WHAT IS NEEDED:
Report every line below that contains the word "middle".

ITEMS:
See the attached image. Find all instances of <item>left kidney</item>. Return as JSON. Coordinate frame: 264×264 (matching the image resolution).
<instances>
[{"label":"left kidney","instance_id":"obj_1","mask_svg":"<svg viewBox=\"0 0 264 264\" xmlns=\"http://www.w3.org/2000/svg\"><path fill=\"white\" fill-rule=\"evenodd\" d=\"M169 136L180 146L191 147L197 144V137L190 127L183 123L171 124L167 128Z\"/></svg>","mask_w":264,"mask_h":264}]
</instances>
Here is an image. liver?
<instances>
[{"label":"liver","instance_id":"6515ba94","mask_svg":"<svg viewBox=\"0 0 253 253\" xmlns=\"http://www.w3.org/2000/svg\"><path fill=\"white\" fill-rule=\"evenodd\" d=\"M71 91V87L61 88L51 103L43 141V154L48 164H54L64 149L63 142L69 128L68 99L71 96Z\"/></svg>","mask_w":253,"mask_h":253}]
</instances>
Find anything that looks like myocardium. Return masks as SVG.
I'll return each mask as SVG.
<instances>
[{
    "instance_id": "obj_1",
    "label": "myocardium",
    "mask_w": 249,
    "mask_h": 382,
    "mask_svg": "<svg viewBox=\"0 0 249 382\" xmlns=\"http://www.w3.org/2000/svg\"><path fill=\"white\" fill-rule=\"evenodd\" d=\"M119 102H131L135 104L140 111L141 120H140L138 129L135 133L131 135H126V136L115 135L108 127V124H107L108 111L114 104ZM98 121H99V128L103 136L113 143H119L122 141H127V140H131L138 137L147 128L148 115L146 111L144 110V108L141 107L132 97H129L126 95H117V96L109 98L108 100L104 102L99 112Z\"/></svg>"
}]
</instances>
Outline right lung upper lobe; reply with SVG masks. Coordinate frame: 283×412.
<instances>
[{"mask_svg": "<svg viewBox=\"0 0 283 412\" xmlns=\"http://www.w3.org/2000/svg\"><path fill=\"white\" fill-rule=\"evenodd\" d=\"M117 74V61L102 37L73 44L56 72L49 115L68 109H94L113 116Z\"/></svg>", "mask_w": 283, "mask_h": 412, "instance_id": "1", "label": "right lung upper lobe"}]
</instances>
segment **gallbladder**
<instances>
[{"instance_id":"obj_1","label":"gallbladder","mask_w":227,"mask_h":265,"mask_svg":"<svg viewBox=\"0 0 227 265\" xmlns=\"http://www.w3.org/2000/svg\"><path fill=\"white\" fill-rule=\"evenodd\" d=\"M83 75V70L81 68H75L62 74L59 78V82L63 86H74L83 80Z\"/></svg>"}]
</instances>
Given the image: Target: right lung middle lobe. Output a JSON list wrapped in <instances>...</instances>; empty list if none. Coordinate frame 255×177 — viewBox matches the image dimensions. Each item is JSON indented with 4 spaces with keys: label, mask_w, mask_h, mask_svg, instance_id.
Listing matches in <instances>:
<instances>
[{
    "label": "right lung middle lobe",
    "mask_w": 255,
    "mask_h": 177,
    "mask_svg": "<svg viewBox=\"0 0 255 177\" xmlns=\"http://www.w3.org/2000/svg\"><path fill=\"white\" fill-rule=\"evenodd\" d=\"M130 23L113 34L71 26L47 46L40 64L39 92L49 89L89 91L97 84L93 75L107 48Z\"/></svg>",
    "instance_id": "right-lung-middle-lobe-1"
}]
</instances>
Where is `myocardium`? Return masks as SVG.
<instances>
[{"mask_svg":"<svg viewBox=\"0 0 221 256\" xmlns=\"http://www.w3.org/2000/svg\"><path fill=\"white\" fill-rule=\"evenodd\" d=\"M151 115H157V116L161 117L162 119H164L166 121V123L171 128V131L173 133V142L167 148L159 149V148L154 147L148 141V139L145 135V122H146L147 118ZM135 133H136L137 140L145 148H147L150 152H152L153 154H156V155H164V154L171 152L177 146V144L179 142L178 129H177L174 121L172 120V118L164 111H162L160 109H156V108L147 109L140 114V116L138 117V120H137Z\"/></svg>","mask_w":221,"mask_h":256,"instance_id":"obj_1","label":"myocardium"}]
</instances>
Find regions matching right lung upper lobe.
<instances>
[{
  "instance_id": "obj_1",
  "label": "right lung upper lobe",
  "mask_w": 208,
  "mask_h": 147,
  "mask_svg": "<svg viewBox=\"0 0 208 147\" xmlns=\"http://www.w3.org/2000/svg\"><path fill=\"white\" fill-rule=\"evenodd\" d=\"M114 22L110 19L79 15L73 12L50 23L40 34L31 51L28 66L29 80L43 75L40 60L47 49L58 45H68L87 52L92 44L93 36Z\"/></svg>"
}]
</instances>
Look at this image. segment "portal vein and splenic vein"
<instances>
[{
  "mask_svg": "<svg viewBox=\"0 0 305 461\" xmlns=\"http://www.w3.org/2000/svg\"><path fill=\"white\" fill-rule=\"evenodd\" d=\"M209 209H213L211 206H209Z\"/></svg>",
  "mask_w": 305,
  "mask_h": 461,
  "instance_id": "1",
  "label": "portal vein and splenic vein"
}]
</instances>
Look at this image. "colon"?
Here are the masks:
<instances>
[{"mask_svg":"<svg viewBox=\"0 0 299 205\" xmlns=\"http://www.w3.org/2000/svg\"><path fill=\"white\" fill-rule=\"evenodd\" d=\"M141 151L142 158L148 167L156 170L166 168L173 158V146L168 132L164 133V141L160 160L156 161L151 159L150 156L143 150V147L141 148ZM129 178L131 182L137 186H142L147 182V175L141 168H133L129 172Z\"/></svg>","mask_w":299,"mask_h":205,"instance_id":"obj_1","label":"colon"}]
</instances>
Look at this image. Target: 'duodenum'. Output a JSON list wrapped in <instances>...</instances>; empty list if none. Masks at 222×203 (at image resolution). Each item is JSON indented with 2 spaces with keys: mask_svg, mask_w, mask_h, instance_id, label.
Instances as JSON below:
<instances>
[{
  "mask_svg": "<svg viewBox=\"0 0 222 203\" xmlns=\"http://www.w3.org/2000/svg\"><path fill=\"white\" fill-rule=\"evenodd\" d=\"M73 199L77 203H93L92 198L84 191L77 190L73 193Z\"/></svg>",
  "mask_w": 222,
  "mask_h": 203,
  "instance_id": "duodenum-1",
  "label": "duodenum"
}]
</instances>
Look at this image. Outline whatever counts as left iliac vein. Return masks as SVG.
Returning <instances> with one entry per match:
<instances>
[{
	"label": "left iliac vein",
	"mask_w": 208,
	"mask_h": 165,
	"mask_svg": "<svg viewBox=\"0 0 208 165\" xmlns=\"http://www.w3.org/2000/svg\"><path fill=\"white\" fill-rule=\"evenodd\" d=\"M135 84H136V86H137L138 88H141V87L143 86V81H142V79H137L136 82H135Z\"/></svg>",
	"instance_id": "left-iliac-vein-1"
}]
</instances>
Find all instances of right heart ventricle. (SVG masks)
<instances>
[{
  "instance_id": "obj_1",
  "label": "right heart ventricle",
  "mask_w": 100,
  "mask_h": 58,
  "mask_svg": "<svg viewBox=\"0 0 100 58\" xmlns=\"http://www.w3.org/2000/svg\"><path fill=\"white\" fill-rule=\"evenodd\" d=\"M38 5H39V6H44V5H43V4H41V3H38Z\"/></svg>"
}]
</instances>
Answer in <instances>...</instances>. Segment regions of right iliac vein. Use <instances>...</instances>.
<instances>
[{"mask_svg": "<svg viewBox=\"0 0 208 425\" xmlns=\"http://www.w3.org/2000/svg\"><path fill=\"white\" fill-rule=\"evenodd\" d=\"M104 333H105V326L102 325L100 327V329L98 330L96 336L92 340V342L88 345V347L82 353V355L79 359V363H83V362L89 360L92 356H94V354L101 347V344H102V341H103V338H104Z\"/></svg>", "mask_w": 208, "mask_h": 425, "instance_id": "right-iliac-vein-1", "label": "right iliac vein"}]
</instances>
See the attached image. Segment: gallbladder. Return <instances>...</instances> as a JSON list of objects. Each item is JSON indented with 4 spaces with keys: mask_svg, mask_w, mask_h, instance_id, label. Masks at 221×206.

EXERCISE RESULT:
Given the image: Target: right lung middle lobe. Output a JSON list wrapped in <instances>...</instances>; empty list if none. Coordinate frame 255×177 — viewBox matches the image dimensions. Each item is JSON indented with 4 spaces with keys: label, mask_w, mask_h, mask_svg, instance_id.
    "label": "right lung middle lobe",
    "instance_id": "right-lung-middle-lobe-1"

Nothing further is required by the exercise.